L’actualité est régulièrement rythmée par des affaires en lien avec la laïcité : collège de Creil, port de voile, le Burkini ou les repas dans les cantines. À chaque fois, la laïcité est invoquée. Mais ce terme est devenu flou pour nombre de citoyens au point que les législateurs et les pouvoirs publics doivent interpréter la loi de 1905, devenue inadaptée face à ces nouveaux débats. Garant de la liberté dans certains cas, contraignante dans d’autres, comment définir la laïcité ? Alain Vantroys, délégué régional de la Ligue des Droits de l’Homme et Floran Vadillo, Président du Think tank l’hétairie, tentent de répondre à la question. 

En matière de laïcité, la loi de 1905 fait figure de référence, elle stipule que “La République ne reconnaît, ne salarie ni ne subventionne aucun culte”.

En effet, l’État traite l’ensemble des religions à égalité. Le débat qui accompagna la loi fut prolongé autour de l’interdiction de la soutane pour les religieux catholiques ou encore la réglementation des processions religieuses sur l’espace public. Le prisme de la liberté fut toujours privilégié. 

Les lois ont évolué avec l’affirmation de l’Islam dans la société française dans les années 1990, axé sur l’acceptabilité et la visibilité des cultes dans l’espace public. Le débat est plus clivant désormais. Une des raisons serait, selon les intervenants, le passage d’une “catho-laïcité” à une laïcité envers tous les cultes. Le premier concept renvoie à la tolérance de la présence de la religion catholique en France, notamment dans l’architecture et la présence d’églises dans chaque commune, en raison des “racines chrétiennes de la France”. La présence du catholicisme était tolérée. Mettre tous les cultes sur un pied d’égalité soulève de nouvelles questions. La religion catholique ne comporte que peu de restrictions alimentaires ou vestimentaires, la question ne se posait donc pas. Ce qui n’est pas le cas vis-à-vis de la religion musulmane, dont le port du voile dans les établissements publics fait encore débat aujourd’hui. 

Dans ces cas de figure, il est nécessaire de se référer à la loi de 1905, mais une loi de plus de 100 ans ne traite pas toutes les situations et se révèle parfois inadaptée, et est donc sujet à interprétation. On invoque la laïcité dans le cas d’atteinte à l’ordre public, sans qu’il soit clairement défini. Il résulte plus d’une addition de lois héritées d’événements divers que d’une réelle vision cohérente sur le sujet. De nombreuses lois sont abrogées, car elle ne sont plus adaptées à notre époque ou car elles ne font plus consensus, comme la loi interdisant aux femmes de porter des pantalons… Serait-il temps de réaliser une nouvelle loi sur la laïcité ? La religion est-elle si présente dans la société au point qu’il faille légiférer pour la restreindre ?
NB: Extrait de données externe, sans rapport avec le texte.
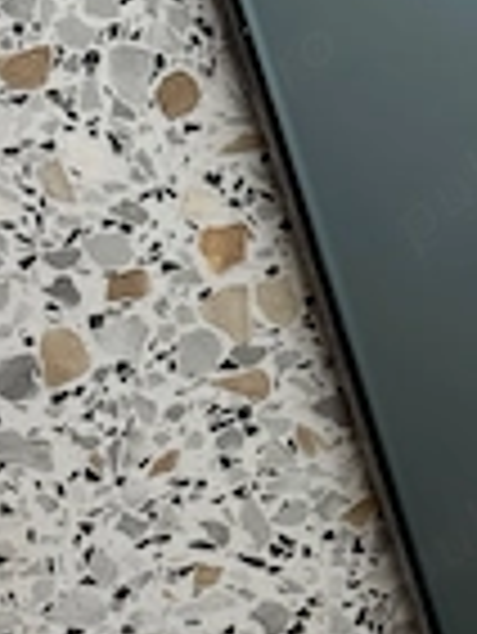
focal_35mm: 136
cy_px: 189
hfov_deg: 10.7
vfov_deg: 14.5
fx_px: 2495
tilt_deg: -70.5
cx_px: 630
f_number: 1.78
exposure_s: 1/242
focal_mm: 6.76
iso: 125
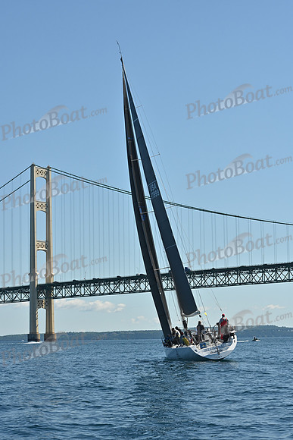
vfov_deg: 23.6
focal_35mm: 86
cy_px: 220
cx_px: 146
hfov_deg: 15.9
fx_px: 1049
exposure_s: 1/1000
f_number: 10
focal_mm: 86
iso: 320
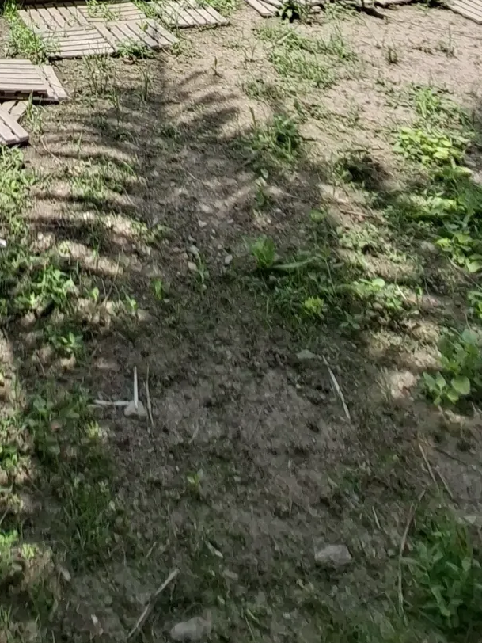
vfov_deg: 29.3
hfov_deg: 31.5
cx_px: -37
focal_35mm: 41
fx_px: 761
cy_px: -308
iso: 40
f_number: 2.2
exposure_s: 1/1520
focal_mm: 1.74
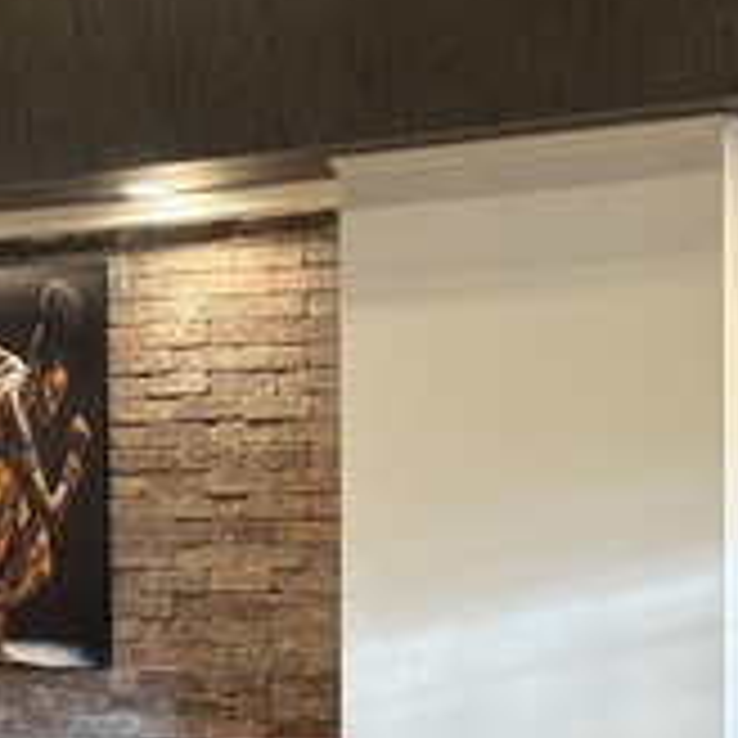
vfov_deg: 20.6
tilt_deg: +2.1
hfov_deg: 19.9
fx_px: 2026
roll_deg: +1.2
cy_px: 472
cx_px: 770
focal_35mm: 84
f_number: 1.6
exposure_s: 1/60
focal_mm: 5.96
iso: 125
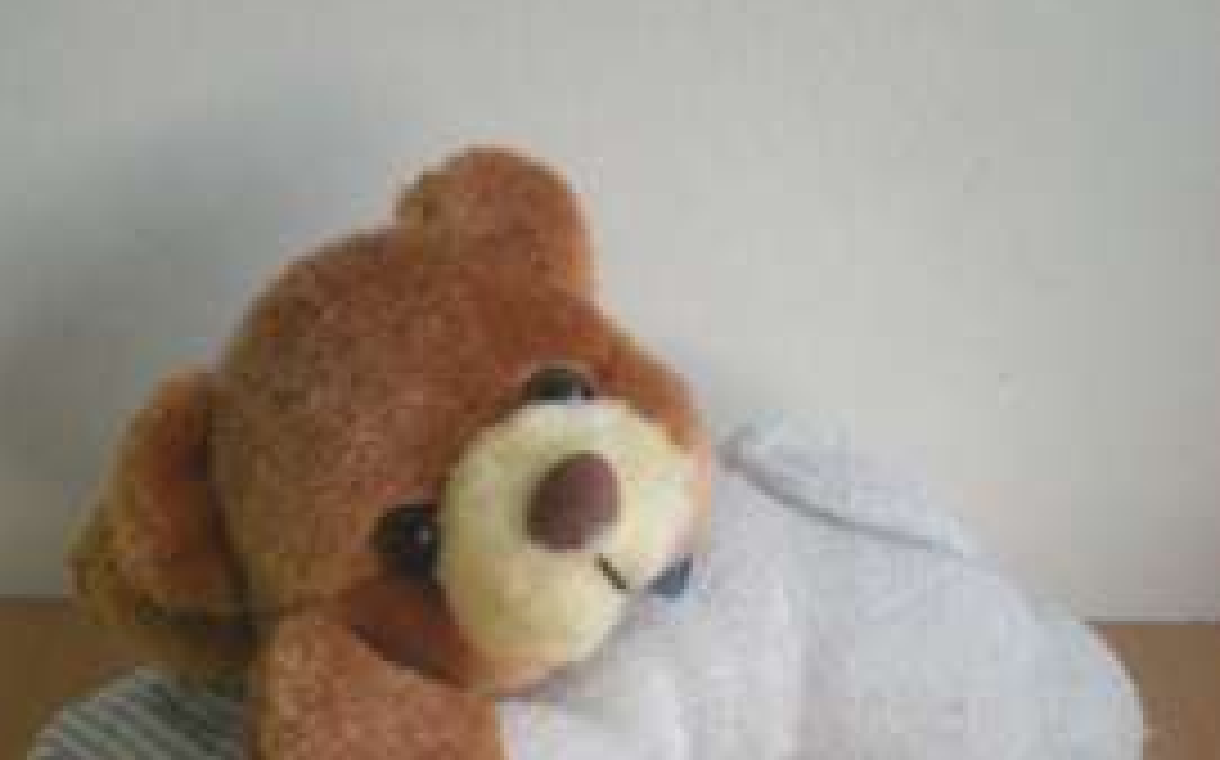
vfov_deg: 22.0
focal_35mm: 58
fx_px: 1927
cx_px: 576
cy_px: 639
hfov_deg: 35.1
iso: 657
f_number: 3.1
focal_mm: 6.3
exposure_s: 1/8
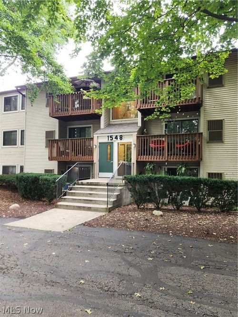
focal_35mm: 23
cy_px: 158
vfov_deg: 73.9
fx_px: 211
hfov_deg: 58.9
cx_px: 119
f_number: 1.8
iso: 400
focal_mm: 5.4
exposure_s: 1/120
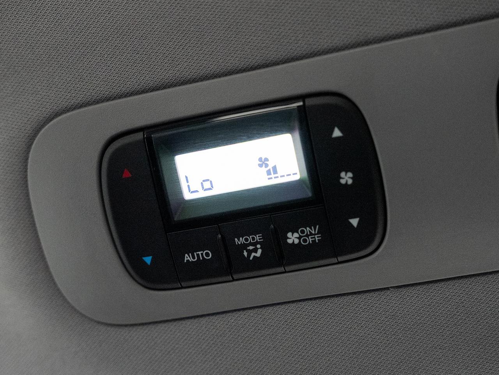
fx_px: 1034
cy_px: 199
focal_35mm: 72
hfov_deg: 27.1
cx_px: 231
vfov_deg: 20.5
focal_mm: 55.8
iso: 1000
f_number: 4
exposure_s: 1/40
La laïcité soulève des problématiques plus larges. D’abord, la question de l’éducation : éducation à la tolérance, l’éducation qui permet de faire société ensemble et fait vivre la cohésion sociale. Le besoin de vivre en communauté est naturel. Si la communauté nationale, républicaine n’est pas assez forte, d’autres, notamment religieuses, la remplacent. Ensuite, la question de ce que l’on veut rendre visible sur la voie publique. Dans la ville de New York, il est interdit de fumer dans l’espace public, au même titre qu’il est interdit de consommer de l’alcool sur la voie publique en France. Il est nécessaire de se demander quelle est la place de la loi pour la société, à quel point doit-elle réglementer l’espace public ? Ce dernier est-il un espace de tolérance et de liberté ou un espace régulé ? Quelles interactions sur l’espace public sont souhaitables ? Enfin, la question des restrictions de liberté. Le contrat d’engagement républicain pour les associations en est un exemple. L’association Alternatiba s’est vue interdire un événement portant sur la désobéissance civile. 

Alors quelle laïcité doit porter la gauche aujourd’hui ? On observe pourtant un clivage au sein de la gauche sur cette question alors même qu’elle se refuse à l’aborder, car encore considérée comme un tabou. On assiste à un impensé identitaire. Elle porte des revendications sociétales, comme le mariage pour tous, mais est absente sur les thématiques de ce qui fait la nation, sur la francophonie, intrinsèquement liés à la laïcité.